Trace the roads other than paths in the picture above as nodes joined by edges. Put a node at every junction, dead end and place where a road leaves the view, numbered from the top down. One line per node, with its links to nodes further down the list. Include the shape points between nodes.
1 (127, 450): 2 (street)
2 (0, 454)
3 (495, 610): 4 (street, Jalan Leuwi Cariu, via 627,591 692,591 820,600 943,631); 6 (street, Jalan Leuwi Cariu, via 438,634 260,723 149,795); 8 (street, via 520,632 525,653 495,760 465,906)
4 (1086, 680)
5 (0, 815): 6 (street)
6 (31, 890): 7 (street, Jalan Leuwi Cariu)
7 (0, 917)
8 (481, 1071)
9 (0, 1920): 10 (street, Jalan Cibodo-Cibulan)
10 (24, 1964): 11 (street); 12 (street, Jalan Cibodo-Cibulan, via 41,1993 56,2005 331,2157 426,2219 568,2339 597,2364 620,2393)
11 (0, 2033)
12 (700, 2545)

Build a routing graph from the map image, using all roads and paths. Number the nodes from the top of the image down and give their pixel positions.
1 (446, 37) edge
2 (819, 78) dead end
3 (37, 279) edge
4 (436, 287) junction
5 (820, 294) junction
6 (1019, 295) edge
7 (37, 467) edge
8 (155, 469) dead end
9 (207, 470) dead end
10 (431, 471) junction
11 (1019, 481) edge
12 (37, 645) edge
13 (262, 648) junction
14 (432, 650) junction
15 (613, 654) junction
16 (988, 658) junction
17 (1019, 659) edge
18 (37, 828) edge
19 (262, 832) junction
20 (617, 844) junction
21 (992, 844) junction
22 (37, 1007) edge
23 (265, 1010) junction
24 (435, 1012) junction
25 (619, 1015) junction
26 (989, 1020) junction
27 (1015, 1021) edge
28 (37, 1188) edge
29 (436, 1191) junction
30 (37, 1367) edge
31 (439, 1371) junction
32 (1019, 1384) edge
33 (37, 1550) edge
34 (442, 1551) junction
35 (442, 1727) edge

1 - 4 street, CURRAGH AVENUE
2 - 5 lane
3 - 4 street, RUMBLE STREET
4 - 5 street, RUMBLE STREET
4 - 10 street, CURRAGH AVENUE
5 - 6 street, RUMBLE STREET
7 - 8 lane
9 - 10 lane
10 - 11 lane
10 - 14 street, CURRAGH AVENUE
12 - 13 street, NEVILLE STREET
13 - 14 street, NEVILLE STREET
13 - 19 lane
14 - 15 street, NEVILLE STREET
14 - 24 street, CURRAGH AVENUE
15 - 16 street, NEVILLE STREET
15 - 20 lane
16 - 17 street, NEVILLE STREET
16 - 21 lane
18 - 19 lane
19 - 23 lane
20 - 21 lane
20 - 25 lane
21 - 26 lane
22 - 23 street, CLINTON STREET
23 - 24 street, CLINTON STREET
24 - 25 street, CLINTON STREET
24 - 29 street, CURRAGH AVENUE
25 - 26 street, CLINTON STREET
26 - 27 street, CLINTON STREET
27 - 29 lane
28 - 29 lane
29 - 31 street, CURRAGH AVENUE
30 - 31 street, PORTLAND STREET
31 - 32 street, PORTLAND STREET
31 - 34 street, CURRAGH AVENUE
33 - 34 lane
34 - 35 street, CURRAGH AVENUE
- - - - - - -
Among the lines of the data, identify those with the word "from". Copy each of them.

Answer below:
Trace the roads other than paths in the picture above as nodes joined by edges. Put a node at every junction, dead end and place where a road leaves the view, numbered from the top down. One line per node, with its links to nodes further down the list. Include the shape points between nodes.
Build a routing graph from the map image, using all roads and paths. Number the nodes from the top of the image down and give their pixel positions.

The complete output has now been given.